Alors que ces ondes gravitationnelles sont fortes, elles se situent en dehors des longueurs d'onde actuellement observables par les expériences en cours telles que LIGO et Virgo. La nouvelle chasse aux ondes gravitationnelles formées par la fusion de trous noirs supermassifs exploitera à la place des étoiles appelées pulsars qui agissent comme des métronomes cosmiques. Les étoiles en rotation rapide envoient un rythme régulier d'impulsions d'ondes radio. Alors que les ondes gravitationnelles qui passent étirent et compriment l'espace entre la Terre et le pulsar, le rythme change légèrement. Ces changements sont ensuite surveillés par des projets d'observation des pulsars sur Terre.
Trois projets lisent actuellement la synchronisation des ondes radio provenant des pulsars proches :le Parkes Pulsar Timing Array en Australie, Observatoire nord-américain de nanohertz pour les ondes gravitationnelles et le réseau européen de synchronisation des pulsars. Ensemble, le trio forme l'International Pulsar Timing Array.
Mingarelli et ses collègues ont estimé combien de temps ces projets prendront pour repérer leur première fusion de trous noirs supermassifs. L'équipe a catalogué les galaxies voisines qui pourraient héberger des paires de trous noirs supermassifs. Les chercheurs ont ensuite combiné ces informations avec une carte des pulsars à proximité pour trouver, pour la première fois, la probabilité d'une détection définitive au fil du temps.

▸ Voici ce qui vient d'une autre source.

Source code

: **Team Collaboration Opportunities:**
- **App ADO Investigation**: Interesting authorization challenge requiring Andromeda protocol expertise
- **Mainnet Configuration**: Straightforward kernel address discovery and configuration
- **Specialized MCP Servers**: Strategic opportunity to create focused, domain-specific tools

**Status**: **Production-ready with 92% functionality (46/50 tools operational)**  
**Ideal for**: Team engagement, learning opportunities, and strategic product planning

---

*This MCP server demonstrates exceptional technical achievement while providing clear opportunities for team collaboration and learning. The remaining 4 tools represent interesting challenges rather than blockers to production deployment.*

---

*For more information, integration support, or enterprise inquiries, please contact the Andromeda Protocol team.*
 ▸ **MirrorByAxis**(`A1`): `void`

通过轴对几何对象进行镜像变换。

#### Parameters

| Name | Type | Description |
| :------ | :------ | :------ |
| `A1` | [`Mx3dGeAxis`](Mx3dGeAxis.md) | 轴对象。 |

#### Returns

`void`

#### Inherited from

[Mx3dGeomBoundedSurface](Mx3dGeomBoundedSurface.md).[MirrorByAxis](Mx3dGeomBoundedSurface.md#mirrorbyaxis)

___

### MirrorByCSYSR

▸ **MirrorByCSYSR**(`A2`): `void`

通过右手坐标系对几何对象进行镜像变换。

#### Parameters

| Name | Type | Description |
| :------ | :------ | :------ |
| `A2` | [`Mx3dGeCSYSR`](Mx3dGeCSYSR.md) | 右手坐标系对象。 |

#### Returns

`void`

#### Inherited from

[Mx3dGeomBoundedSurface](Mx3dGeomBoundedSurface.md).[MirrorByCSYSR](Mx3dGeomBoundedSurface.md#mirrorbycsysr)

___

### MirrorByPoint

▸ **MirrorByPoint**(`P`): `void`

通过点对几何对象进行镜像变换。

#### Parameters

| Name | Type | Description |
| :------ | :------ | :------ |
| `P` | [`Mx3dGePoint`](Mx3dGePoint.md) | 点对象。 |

"Si vous tenez compte des positions des pulsars dans le ciel, vous avez en gros 100 % de chances de détecter quelque chose dans 10 ans, " Mingarelli dit. " L'essentiel est que vous êtes assuré de sélectionner au moins un binaire de trou noir supermassif local. "
Une surprise des résultats a été de savoir quelles galaxies sont les plus susceptibles d'offrir le premier aperçu d'une fusion de trous noirs supermassifs. Des galaxies plus grosses signifient des trous noirs plus gros et donc des ondes gravitationnelles plus fortes. Mais les plus gros trous noirs fusionnent aussi plus rapidement, réduire la fenêtre pendant laquelle les ondes gravitationnelles peuvent être détectées. Une fusion de trous noirs dans une galaxie massive comme M87 produirait des ondes gravitationnelles détectables pendant 4 millions d'années, par exemple, tandis qu'une galaxie plus modeste comme la Galaxie Sombrero offrirait une fenêtre de 160 millions d'années.
Une détection réussie permettrait aux astrophysiciens de mieux comprendre l'astrophysique au cœur des fusions de galaxies, Mingarelli dit, et fournir une nouvelle voie pour étudier la physique fondamentale qui n'est accessible par aucun autre moyen. Le nombre de binaires de trous noirs supermassifs observés offre également une mesure de la fréquence à laquelle les galaxies fusionnent, qui est une mesure importante de la façon dont l'univers a évolué au fil du temps.
Si une fusion de trous noirs supermassifs n'est pas vue, cela pourrait être dû au fait que les trous noirs se calent à environ trois années-lumière (ou un parsec) de séparation. Cette énigme est connue sous le nom de problème final de Parsec. Les deux trous noirs se rapprochent progressivement au fil du temps à mesure que leurs orbites se dégradent à mesure que l'énergie est perdue, générant des ondes gravitationnelles, mais le processus peut prendre plus de temps que l'âge actuel de l'univers.
Quant à savoir si les astronomes détecteront une fusion de trous noirs supermassifs, "ce sera intéressant de toute façon, " dit Mingarelli.